The LIBS technique captured light signatures (spectra) of the gallstones in various wavelength ranges. In figure 4 shows atomic lines for sodium (589.5nm), and potassium (766.4nm and 769.8nm). Notably, LIBS even detected lighter elements like hydrogen (656.2nm), nitrogen (744.2nm), and oxygen(777.1nm), highlighting its advantage over traditional methods.

MEASUREMENT SYSTEM

Figure 5: Ocean HR2000+ spectrometer.

Figure 6: Ocean Insight 532nm laser light source.

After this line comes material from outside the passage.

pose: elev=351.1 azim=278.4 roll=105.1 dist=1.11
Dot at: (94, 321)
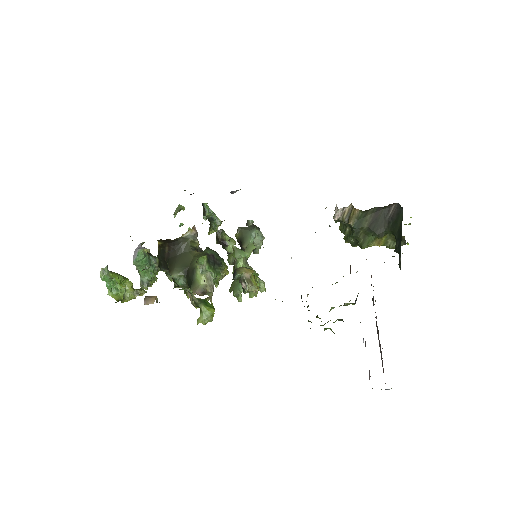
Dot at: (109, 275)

The Ocean HR2000+ spectrometer paired with the Ocean Insight 532nm laser light source forms a powerful combination for LIBS applications in biomedicine. The HR2000+ spectrometer boasts a high-resolution spectral range, crucial for accurately capturing the distinct light signatures (emission lines) of various elements present in biological samples. This detailed analysis allows for the identification of a wider range of elements, including lighter elements like those found in biomolecules. Additionally, the Ocean Insight 532nm laser light source provides a focused and stable laser pulse, ideal for creating the plasma cloud within the sample needed for LIBS analysis. This precise laser source ensures consistent results and minimizes potential damage to delicate biological samples. Together, the Ocean HR2000+ spectrometer and Ocean Insight 532nm laser light source provide a robust and reliable LIBS system for the non-invasive and rapid analysis of tissues and biofluids in biomedical research and potentially future clinical applications.

CONCLUSION

Laser-Induced Breakdown Spectroscopy (LIBS) is a powerful analytical technique with significant potential in biomedical applications. It utilizes a focused laser pulse to generate a plasma cloud from a sample, allowing for the detection of elemental composition through emitted light signatures. LIBS is particularly promising for cancer diagnosis, treatment monitoring, and drug delivery studies due to its non-invasive nature and rapid analysis capabilities. For instance, in a study analyzing gallstones from patients in India, LIBS identified various minerals and elements, including lighter ones like hydrogen and oxygen, which are often challenging to detect with traditional methods. The Ocean LIBS 2000+ system exemplifies the technique’s advantages, offering high-resolution spectral analysis and the ability to analyze delicate tissues and biofluids without causing harm, thereby holding great promise for advancing medical diagnostics and treatment.